The prototype dask-Gadget reader above returns the flat numpy arrays expected by _read_particle_selection()
, but if instead we could return dask objects, we could easily build up parallel workflows.
In the notebook here, I explored how to create a daskified-profile calculation under the assumption that our yt IO returns dask arrays.
The notebook demonstrates two approaches. In the first, I use intrinsic dask array functions to recreate a yt profile using dask's implementation of np.digitize
and then summing over the digitized bins. The performance isn't great, though, and it's not obvious how the approach could be extended to reproduce all of the functionality of ds.create_profile()
in yt
(multiple binning variables, returning multiple statistics at once, etc.).
In the second approach, I instead work out how to apply the existing yt
profile functions directly to the dask arrays. When you have a delayed dask array, you can loop over a chunk, apply a function to each chunk and then reduce the result across the chunks. In pseudo-code, creating a profile looks like:
field_to_bin,binning_field, weighting_field = get_dask_delayed()
ops = []
for fdata,bdata,wdata in zip(field_to_bin,binning_field, weighting_field ):
ops.append(bin_a_single_chunk(fdata,bdata,wdata))
binned_chunks = compute(*ops)
aggregated_statistic = aggregate_the_chunks(binned_chunks)
This is more or less what yt already does in calculating derived quantities and profiles – stats/values are calculated for each chunk and then aggregated across chunks. So in the notebook, I set out to use yt's existing by-chunk and aggregation functions directly with a dask array to calculate a profile.
To do this, I created a bin_a_chunk
function using yt.data_objects.profiles.ProfileFieldAccumulator
and the C-optimized yt.utilities.lib.misc_utilities.new_binprofile1d
. Copying and cutting the code down to its most salient steps, for each chunk we first use np.digitize
to find the bin indices only for this chunk, initialize the arrays we need for the cython function using the ProfileFieldAccumulator
and then call new_binprofile1d
to fill in the stats for this chunk.
from yt.data_objects.profiles import ProfileFieldAccumulator
from yt.utilities.lib.misc_utilities import new_bin_profile1d
def bin_a_chunk(field_to_bin, binning_field, bins, weighting_field = None):
# binning_field : the current chunk of the field that we are binning BY
# field_to_bin : the current chunk of the field that we want to bin
# bins : the bins we want to use for binning
# weighting_field : the field to weight by
#
# returns ProfileFieldAccumulator for this chunk
bin_ind = np.digitize(binning_field, bins) - 1
<< --- cut some bin/weighting prep --- >>
temp_storage = ProfileFieldAccumulator(n_fields, binned_sizes)
# profile this chunk!
new_bin_profile1d(
bin_ind,
weighting_field,
fdata,
temp_storage.weight_values,
temp_storage.values,
temp_storage.mvalues,
temp_storage.qvalues,
temp_storage.used,
)
<< --- cut some cleanup --- >>
return temp_storage
So in order to use this, we just have to call bin_a_chunk
for each chunk and then aggregate.

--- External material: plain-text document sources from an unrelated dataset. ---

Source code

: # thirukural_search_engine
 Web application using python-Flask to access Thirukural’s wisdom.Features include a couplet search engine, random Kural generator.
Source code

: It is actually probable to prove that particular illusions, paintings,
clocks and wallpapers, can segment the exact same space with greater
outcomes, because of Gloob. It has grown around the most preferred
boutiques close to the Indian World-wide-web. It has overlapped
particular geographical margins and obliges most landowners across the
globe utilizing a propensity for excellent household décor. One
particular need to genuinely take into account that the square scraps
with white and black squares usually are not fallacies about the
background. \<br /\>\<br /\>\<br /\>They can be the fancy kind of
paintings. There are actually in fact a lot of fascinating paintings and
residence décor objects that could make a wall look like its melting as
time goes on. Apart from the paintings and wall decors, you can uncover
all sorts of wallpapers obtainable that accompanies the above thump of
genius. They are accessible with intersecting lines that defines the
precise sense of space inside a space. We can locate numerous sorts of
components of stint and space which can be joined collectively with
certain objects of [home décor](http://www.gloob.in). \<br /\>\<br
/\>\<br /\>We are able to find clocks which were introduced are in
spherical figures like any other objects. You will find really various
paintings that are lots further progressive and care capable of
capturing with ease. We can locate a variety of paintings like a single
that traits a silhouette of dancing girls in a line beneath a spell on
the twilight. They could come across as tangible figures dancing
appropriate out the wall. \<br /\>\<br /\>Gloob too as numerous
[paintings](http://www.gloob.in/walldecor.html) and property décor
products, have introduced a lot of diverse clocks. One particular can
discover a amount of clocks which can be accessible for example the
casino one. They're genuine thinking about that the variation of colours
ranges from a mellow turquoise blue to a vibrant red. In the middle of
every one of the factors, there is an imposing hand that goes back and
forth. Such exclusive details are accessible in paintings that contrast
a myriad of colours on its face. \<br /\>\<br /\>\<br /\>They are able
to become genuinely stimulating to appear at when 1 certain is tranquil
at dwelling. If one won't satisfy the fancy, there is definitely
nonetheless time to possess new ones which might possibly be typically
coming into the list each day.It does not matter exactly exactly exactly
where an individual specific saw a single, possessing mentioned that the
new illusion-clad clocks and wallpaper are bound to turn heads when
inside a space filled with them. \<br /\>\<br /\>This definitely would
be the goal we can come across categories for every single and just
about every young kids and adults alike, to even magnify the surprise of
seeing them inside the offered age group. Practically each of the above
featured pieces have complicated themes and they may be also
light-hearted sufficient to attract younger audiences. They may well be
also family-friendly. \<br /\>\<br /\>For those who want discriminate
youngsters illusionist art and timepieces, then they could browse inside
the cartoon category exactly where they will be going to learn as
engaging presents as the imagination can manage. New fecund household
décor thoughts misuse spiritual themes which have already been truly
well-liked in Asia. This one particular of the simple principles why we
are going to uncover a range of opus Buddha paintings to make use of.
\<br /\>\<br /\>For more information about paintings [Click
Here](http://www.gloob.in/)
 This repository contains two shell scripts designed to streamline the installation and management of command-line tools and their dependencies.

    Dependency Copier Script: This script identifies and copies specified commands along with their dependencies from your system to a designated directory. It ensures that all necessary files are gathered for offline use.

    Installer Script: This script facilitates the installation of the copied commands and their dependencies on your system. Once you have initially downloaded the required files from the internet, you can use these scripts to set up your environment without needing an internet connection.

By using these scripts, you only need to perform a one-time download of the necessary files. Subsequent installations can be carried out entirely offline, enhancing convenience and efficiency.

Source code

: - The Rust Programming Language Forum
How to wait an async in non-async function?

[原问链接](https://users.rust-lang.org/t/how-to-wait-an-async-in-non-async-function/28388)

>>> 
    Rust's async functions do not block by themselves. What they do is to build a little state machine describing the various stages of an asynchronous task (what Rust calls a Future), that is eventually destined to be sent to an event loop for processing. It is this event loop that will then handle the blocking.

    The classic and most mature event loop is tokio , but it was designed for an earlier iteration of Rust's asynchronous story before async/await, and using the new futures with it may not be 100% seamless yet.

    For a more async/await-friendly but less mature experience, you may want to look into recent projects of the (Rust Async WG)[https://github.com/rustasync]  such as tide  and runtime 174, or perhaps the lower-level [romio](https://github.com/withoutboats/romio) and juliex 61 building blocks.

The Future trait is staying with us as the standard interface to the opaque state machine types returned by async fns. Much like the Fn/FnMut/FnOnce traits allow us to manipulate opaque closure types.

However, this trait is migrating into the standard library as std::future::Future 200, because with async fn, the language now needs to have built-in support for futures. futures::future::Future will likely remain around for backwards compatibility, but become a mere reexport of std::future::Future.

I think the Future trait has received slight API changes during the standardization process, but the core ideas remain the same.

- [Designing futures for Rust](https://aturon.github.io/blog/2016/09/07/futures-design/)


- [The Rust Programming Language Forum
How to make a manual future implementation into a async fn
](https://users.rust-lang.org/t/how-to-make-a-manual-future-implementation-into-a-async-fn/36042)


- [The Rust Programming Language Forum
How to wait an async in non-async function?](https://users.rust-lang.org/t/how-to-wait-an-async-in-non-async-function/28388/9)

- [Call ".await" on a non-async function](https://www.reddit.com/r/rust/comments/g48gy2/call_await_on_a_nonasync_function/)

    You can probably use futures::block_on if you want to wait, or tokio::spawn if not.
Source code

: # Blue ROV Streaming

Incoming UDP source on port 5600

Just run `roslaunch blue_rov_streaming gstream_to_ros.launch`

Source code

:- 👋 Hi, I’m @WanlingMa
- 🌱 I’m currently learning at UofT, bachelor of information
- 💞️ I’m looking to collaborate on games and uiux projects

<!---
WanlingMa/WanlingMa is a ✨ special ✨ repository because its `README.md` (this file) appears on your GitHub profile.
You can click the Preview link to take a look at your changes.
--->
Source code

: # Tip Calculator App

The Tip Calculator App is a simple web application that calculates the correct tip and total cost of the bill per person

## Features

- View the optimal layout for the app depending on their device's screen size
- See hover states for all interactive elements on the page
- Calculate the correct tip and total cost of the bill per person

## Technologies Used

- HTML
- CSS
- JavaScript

In the notebook, I use a slightly modified version of yt.data_objects.profiles.ProfileND._finalize_storage
to do that aggregation (the only modifications were to remove some of the MPI communication).
This approach can be easily extended to other parts of yt where we are applying collections and reductions across chunks. By replacing the MPI communications with loops over delayed dask objects we can re-use existing yt functions with fairly minimal refactoring! It is also worth stressing that these changes would not disrupt using MPI – with the dask-mpi package, executing this modified code with MPI is unchanged. It's just that all of the MPI communication is handed off to Dask instead of yt's internal MPI protocols.